We definitely don’t want to put a limit on the maximum number of items a customer can order. We want to solve the problem, not change the problem to fit into our old solution.

Problem # 2: How many columns to add if something is related to more than one items of a single column?

An obvious solutions is to just create one column for items and fit all the items inside it.

Order Number	customer name	items	Total
001	Peppa	Beans, Eggs	$15
002	Peppa	Milk	$2
003	George	Beans, Eggs, Milk	$17

This seems fine on paper, but it’ll cause some problems later when we computerize our data. I’ll explain that when we get to the implementation part. So, if that’s not an option, what if we just keep one column and add a separate entry for each item in the order?

Order Number	customer name	item	Total
001	Peppa	beans	$15
001	Peppa	eggs	$15
002	Peppa	milk	$2
003	George	beans	$17
…	…	…	…

Now we are repeating ( 001 | Peppa | $15 ) ! Remember what we discovered earlier about redundancy?

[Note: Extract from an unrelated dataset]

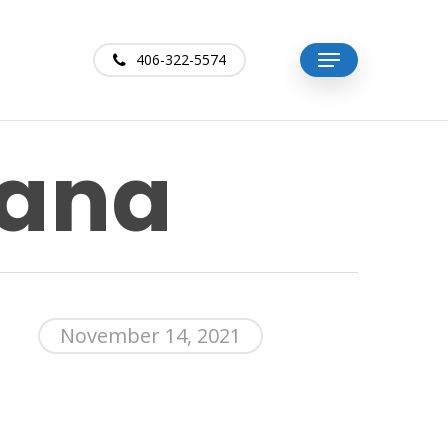
406-322-5574
Menu
tana
November 14, 2021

Lets create a third table for order items

Order Number	item
001	beans
001	eggs
002	milk
003	beans
003	eggs
003	milk

Order Number	customer name	Total
001	Peppa	$15
002	Peppa	$2
003	George	$17

When an item is related to more than one items (an order can have multiple items ), creating a separate table for it avoids redundancy (if we can’t put multiple values in one box)

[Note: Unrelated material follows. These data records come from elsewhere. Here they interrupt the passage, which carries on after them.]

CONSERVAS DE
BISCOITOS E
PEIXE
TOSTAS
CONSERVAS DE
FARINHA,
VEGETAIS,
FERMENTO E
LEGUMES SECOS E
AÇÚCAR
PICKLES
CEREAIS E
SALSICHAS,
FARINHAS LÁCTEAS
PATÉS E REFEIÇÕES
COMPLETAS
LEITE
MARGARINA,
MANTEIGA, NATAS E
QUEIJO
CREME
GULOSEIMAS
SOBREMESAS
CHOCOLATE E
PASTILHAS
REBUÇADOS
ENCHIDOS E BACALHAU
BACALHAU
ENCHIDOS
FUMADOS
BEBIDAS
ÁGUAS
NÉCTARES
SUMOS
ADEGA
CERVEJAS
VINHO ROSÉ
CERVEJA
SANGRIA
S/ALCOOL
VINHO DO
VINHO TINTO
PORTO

At this point we have 3 Tables: Customers, Orders, Order-Items. And a brain that is exploding.

Act 2 - Mathematics to the rescue

Wouldn’t it be great if we could formalize what we learnt above into a list of rules to follow that will ensure that we don’t encounter any of the above problems. Turns out there are some rules called Normal Forms that capture all the lessons we learnt and more. Applying those rules is called normalization. The normalization process aims to minimize data duplications, avoid errors during data modifications, and simplify data queries from the database. I’ll write about that in part 2.